*** Opening of INPUT RECORDS ***

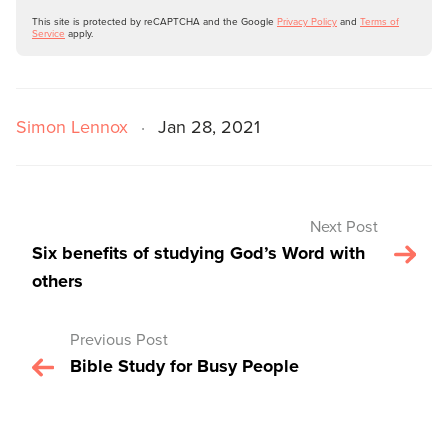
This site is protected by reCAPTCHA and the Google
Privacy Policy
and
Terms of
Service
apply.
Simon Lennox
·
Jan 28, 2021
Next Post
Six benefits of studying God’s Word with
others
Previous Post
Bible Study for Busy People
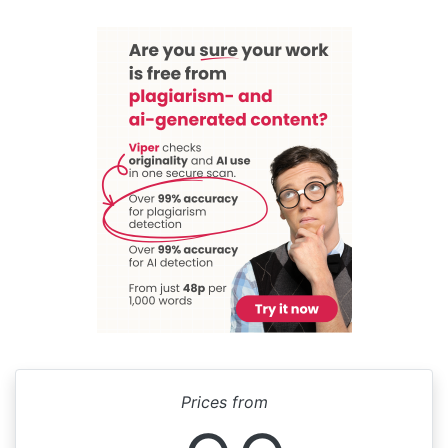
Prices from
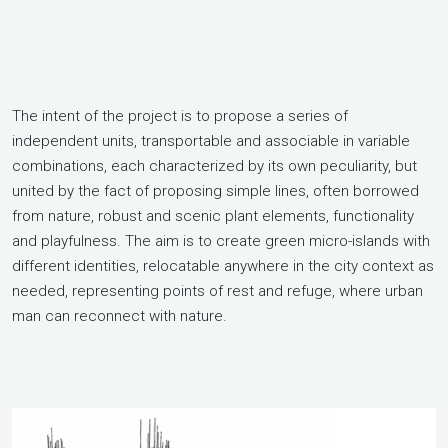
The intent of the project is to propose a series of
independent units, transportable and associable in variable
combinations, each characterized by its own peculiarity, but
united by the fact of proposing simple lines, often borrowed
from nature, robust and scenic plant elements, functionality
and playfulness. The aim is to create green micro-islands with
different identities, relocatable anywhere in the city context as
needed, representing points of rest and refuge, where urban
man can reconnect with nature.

*** Close of INPUT RECORDS ***

ABOUT THIS TASK:
Please reproduce the text of all the items above word for word, omitting the pictures.

RESPONSE FOR THIS EXERCISE:
This site is protected by reCAPTCHA and the Google
Privacy Policy
and
Terms of
Service
apply.
Simon Lennox
·
Jan 28, 2021
Next Post
Six benefits of studying God’s Word with
others
Previous Post
Bible Study for Busy People
Prices from
The intent of the project is to propose a series of
independent units, transportable and associable in variable
combinations, each characterized by its own peculiarity, but
united by the fact of proposing simple lines, often borrowed
from nature, robust and scenic plant elements, functionality
and playfulness. The aim is to create green micro-islands with
different identities, relocatable anywhere in the city context as
needed, representing points of rest and refuge, where urban
man can reconnect with nature.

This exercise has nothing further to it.